I enjoy reading. Some books I read because I must. After all, I am a pastor and professor; sermons and lectures must be prepared. But most of the time I read not because I have to but because I want to.

Several books on my list I’ve read before. Every year or two The Pilgrim’s Progress shows up on my list, as do Shakespearean plays. Early in my ministry, I read J.C. Ryle’s Holiness, which profoundly shaped the way I think about this critically important Biblical doctrine, and I have revisited it many times since. In fact, Ryle has influenced me as much as any other evangelical writer. So, this year I eagerly read Ian Murray’s biography of Ryle.

My favorite 2016 read was Jane Dawson’s John Knox. In my opinion, she does for Knox what Bruce Gordon ‘s biography did for Calvin: both authors’ deft use of historical materials and elegant writing present the lives of men who shaped the Reformed and Presbyterian world.

Among books on American culture, three stand out.

Yuval Levin’s The Fractured Republic demonstrates that much of  the polarization of 21st century American political and cultural life has its roots in America’s emergence from the Second World War as the world’s economic powerhouse. Unlike many places in Europe and Asia, our cities were not reduced to rubble. Our manufacturing and industrial products helped to rebuild a war-ravaged world, and led to a period of economic ascendancy that has shaped the aspirations of our nation’s two principal political parties. One longs to return to the postwar conditions that witnessed the rapid expansion of organized labor, social reform legislation, and welfare benefits; the other seeks sustained economic growth that can only be achieved when America dominates global markets. Neither aspiration is possible. Levin argues for the renewal of America’s mediating institutions, those which stand between the individual and government –  family, religious institutions, schools, and civic organizations.

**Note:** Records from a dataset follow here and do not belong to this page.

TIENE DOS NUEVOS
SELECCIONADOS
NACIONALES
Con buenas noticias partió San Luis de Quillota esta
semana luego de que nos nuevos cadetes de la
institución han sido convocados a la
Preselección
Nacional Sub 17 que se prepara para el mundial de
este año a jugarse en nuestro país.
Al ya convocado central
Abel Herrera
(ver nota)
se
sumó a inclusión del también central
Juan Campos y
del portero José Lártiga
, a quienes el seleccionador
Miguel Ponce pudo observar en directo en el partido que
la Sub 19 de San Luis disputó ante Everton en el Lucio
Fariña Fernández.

During the past few years I’ve done some reading on issues relating to race, policing, and mass incarceration.  William Stuntz’s  The Collapse of American Criminal Justice has helped me put contemporary issues in their historical, political, constitutional, and legal context. Ghettoside by Jill Leovy – a book I read last year – recounts the tragic murder of a policeman’s son in South Central LA and its aftermath. These two books provide a compelling introduction to very agonizing issues.

Hillbilly Elegy is J.D. Vance’s personal recollection of growing up in a poor white family that joined the Appalachian migration into the American midwest.  At places the book is searingly painful to read; at others uproariously funny.  This often forgotten culture became a a major part in the successful presidential campaign of Donald Trump. In closely contested midwestern states affected by the migration, Mr. Trump significantly outperformed recent Republican presidential candidates.

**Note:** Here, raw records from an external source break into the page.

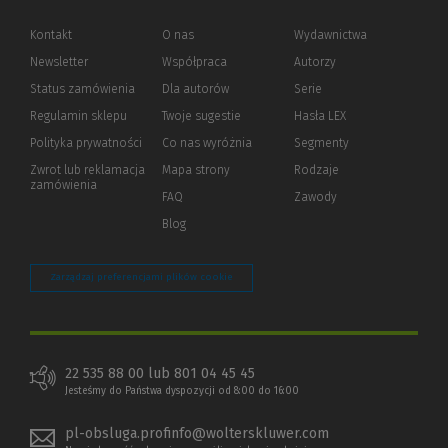
Kontakt
O nas
Wydawnictwa
Newsletter
Współpraca
Autorzy
Status zamówienia
Dla autorów
(Nowe
(Link
Serie
okno)
do
Regulamin sklepu
Twoje sugestie
Hasła LEX
innej
strony)
Polityka prywatności
(Nowe
(Link
Co nas wyróżnia
Segmenty
okno)
do
Zwrot lub reklamacja
Mapa strony
Rodzaje
innej
zamówienia
strony)
FAQ
Zawody
Blog
Zarządzaj preferencjami plików cookie
22 535 88 00 lub 801 04 45 45
Jesteśmy do Państwa dyspozycji od 8:00 do 16:00
pl-obsluga.profinfo@wolterskluwer.com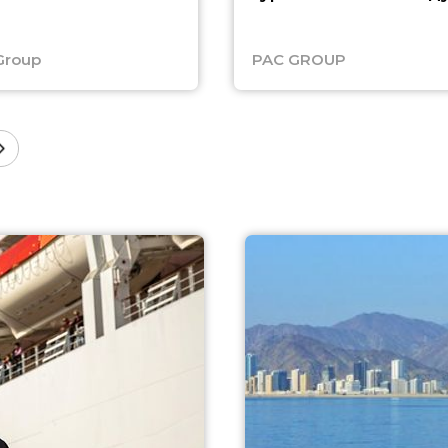
Group
PAC GROUP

Joseph Epstein is my favorite contemporary essayist, and his insightful observations in Envy will serve pastors and counselors well.

I enjoy the occasional snack book; spy and mystery novels are my favorites. Since the death of Tom Clancy, my espionage novelist of choice has been Daniel Silva. I hope at some point to finish all the mysteries of P.D. James.

I serve as pastor of the First Presbyterian Church of Yazoo City, Mississippi. I spend a good deal of time in commentaries. Here are my series this year and the commentaries that I have found most helpful: Book I of the Psalms (William Plumer), Matthew (technical, R.T. France/non-technical, Mark Ross), John’s prologue (J.B. Lightfoot), the case laws of Exodus (John Mackay), and Ecclesiastes (Charles Bridges). I also taught an eight-week course on biblical covenants, and found Covenants Made Simple by Jonty Rhodes an accessible introduction that I heartily recommend.

I still get almost all of my news from printed material: The Economist, the Wall Street Journal, National Review, Jackson’s Clarion-Ledger, and The Yazoo Herald. Lynne regularly points me to articles in The New York Times.